As U.S. Secretary of Defense James Mattis tours Europe delivering a message of tough love to NATO allies — increase spending or see the U.S. “moderate” its support — the poll shows the world’s gradual political reorganization around different security poles, according to Kancho Stoychev, vice president of WIN/Gallup International.

“It isn’t surprising that Russians and Chinese chose each other, but it is new,” said Stoychev. “It shows us something very important — that U.S. policy over the last 20 years has driven Russia into the arms of China, which is quite strange because Russia is fundamentally a part of Europe.”

At the same time, some of the results in European NATO countries showed how their fundamental security choices were moving beyond the alliance, he said. Bulgaria and Greece, for example, see their biggest security threat coming from Turkey. Although Turkey is also a NATO member and so theoretically an ally, its invasion and occupation of Northern Cyprus in 1974 showed that these countries cannot rely on NATO to protect them, so they look to Russia.
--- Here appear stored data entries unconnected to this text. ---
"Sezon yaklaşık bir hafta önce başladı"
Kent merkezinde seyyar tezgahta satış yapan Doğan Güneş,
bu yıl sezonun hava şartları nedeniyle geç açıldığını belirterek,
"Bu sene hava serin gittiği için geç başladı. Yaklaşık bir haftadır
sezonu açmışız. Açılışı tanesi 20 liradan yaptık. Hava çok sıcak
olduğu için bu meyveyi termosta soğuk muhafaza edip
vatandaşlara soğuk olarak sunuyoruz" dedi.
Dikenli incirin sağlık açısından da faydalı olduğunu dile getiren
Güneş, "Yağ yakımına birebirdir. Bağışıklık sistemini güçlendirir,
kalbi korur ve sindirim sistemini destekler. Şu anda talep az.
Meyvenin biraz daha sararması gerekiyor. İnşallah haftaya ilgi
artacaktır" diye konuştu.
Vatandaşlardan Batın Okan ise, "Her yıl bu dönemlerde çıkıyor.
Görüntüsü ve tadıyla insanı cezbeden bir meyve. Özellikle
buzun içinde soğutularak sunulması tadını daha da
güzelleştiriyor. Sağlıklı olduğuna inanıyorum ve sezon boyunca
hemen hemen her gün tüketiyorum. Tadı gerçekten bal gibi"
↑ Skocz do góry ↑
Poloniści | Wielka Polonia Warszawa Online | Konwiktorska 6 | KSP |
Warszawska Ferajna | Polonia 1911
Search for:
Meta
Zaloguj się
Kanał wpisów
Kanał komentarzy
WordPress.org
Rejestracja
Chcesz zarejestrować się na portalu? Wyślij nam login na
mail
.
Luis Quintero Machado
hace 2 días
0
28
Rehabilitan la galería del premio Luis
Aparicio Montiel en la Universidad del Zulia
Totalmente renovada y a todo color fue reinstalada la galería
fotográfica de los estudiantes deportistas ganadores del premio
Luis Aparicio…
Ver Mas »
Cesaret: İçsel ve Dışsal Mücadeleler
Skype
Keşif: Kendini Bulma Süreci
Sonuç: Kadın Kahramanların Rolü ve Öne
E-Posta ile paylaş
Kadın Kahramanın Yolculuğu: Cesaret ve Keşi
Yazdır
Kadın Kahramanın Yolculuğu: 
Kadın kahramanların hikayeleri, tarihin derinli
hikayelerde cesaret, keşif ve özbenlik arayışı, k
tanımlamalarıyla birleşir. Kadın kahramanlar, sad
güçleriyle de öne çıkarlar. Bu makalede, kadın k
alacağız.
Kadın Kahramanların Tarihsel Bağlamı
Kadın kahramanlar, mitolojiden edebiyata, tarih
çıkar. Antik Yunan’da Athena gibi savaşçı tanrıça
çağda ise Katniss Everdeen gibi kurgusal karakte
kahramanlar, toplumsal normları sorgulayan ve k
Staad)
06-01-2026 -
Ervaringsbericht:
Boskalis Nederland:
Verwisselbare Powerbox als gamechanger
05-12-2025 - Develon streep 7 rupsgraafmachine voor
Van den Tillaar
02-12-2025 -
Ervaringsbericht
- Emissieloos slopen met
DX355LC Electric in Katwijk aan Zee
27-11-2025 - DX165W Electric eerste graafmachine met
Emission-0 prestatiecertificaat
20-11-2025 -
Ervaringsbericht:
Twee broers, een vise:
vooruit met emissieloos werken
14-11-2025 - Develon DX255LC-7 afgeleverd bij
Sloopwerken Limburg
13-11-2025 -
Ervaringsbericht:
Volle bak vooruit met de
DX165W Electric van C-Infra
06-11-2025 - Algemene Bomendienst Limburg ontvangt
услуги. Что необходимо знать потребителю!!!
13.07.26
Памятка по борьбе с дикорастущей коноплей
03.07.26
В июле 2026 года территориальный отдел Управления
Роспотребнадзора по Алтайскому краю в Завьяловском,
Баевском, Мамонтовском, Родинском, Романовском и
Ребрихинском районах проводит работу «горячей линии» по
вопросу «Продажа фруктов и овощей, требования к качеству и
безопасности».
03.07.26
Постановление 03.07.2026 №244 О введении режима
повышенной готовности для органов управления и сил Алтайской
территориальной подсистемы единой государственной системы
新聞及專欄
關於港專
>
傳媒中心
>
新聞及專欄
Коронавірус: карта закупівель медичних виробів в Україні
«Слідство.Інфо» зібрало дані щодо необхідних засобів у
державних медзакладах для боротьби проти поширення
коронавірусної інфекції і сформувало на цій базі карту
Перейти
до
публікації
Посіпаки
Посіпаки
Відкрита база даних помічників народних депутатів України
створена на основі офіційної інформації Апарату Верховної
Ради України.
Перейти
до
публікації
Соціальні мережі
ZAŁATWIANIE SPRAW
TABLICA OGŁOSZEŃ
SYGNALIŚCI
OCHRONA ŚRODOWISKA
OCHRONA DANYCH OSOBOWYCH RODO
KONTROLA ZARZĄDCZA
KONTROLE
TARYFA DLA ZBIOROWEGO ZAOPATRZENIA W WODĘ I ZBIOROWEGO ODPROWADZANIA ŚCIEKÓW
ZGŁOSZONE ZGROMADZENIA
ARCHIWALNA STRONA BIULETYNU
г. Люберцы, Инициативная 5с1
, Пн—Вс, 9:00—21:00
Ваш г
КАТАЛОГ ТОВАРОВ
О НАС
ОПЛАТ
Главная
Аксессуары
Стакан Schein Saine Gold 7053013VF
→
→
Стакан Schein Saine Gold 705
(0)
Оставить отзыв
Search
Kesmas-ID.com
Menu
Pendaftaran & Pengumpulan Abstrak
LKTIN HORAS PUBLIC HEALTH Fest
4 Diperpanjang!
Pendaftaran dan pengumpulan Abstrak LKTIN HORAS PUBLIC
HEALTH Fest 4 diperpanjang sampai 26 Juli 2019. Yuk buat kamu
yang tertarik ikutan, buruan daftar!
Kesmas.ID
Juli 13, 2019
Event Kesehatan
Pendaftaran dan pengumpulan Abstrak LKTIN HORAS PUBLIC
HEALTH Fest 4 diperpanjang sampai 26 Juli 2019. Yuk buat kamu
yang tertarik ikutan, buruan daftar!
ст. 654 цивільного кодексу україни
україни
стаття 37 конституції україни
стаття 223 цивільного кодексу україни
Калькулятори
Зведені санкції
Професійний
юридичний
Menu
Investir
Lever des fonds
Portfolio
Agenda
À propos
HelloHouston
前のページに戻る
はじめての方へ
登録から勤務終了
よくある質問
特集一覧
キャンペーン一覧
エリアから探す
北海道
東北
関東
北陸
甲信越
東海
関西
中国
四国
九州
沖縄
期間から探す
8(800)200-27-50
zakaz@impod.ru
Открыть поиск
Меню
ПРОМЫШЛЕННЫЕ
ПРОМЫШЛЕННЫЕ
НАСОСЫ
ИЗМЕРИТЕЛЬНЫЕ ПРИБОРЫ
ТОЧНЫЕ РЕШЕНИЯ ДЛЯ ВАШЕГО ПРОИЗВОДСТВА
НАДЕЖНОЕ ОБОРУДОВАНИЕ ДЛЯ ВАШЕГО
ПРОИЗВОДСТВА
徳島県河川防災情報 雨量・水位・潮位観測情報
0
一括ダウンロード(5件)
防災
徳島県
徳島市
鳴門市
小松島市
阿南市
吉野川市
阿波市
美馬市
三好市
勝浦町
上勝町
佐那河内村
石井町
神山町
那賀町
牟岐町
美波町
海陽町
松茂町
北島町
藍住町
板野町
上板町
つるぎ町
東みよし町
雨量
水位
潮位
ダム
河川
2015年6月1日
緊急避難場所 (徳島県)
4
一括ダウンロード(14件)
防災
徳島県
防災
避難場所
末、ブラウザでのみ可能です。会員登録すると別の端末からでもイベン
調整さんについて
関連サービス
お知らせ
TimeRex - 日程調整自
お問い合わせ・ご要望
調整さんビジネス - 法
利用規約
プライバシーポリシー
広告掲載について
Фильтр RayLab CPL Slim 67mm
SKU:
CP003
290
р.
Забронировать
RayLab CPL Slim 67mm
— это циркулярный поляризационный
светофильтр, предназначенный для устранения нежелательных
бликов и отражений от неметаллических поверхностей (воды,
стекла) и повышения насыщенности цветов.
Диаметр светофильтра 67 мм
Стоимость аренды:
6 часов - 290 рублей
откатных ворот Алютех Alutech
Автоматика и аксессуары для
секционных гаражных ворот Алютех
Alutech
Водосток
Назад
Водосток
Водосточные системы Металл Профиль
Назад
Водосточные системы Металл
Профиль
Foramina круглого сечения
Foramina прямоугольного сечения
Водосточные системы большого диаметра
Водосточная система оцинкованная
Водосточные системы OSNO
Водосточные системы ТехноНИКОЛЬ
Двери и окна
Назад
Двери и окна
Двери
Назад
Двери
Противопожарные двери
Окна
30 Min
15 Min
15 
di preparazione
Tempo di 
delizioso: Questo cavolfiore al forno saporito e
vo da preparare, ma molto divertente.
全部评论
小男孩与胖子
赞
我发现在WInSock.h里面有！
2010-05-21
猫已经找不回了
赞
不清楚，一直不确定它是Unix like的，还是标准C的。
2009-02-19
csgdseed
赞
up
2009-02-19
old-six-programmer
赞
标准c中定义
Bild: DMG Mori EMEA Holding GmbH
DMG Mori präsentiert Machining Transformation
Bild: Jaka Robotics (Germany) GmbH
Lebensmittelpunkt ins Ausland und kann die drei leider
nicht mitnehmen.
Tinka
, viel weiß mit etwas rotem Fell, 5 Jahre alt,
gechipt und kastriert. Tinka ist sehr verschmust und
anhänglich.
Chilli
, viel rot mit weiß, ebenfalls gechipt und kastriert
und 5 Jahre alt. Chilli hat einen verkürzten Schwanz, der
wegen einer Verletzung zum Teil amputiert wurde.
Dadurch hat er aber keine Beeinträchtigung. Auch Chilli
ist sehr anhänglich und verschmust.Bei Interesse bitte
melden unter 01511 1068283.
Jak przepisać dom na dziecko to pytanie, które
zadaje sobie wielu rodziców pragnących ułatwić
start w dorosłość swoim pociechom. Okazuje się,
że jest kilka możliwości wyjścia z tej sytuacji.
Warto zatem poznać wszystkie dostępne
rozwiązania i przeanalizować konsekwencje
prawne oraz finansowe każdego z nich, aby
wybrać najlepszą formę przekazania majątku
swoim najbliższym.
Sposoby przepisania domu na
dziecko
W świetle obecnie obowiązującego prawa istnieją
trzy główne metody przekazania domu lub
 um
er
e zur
Similarly, in Western Europe, some NATO members are increasingly looking to other Europeans for security, according to Stoychev. Although 30 percent of Belgians chose the U.S. in the survey, more chose European partners — 25 percent France and 12 percent the U.K. — while almost as many Swedes chose the U.K. (29 percent) as the U.S. (31 percent).

Chancellor Angela Merkel, who is due to address the Munich conference on Saturday and then meet with Vice President Mike Pence, warned the U.S. against retreating from its global role and insisted that NATO has been a source of American strength. Speaking to reporters in Berlin, she said that Germany is committed to eventually reaching the 2 percent of gross domestic product target, yet “questions of development aid, crisis prevention and others are just as important.”

While political and economic realities mean it will take years for most NATO allies to meet the 2 percent target that Mattis is demanding, “the Europeans are scared to death” by the possibility that NATO might crumble at a time when Russia has become increasingly assertive, said James Davis, dean of the school of economics and science at Switzerland’s St. Gallen University, speaking in the margins of the annual Munich Security Conference.

“If you know anything about the history of the last 200 years in Europe, this week’s announcement that the Romanians and Czechs are going to put core military units under German command is kind of shocking,” said Davis.

Yet while those fears should drive NATO members together, there are so many different threat perceptions and other forces pulling it apart that it may not happen, said Davis. He noted that the Gallup poll also broadly reflects a divide between the Orthodox Christian world and Western Christianity, with Orthodox Greece and Bulgaria opting for Russia, while Ukraine and Bosnia Herzegovina — which are also religiously divided — split down the middle.

Catholic Slovenia, which largely escaped the brutal wars that accompanied the dismembering of Yugoslavia in the 1990s, was an exception in narrowly opting for Russia. So was Romania, a mainly Orthodox Christian nation that picked the U.S. But these shifts and fractures are spreading well beyond the Balkans, according to Davis.

“When I teach I have 18 year old students in front of me and I can tell you that the good old days when there was solidarity in the face of a Soviet threat is ancient history to them,” said Davis. He added that acceptance in European populations that the U.S. should play a leading global role had eroded badly as a result of the Iraq war and could well erode further with Trump in the White House.

WIN/Gallup International — which is not related to U.S.-based Gallup Inc. — polled about 1,000 people in each of 66 countries around the world, between October and December 2016. The survey’s margin of error was plus or minus 3.5 to 5 percent.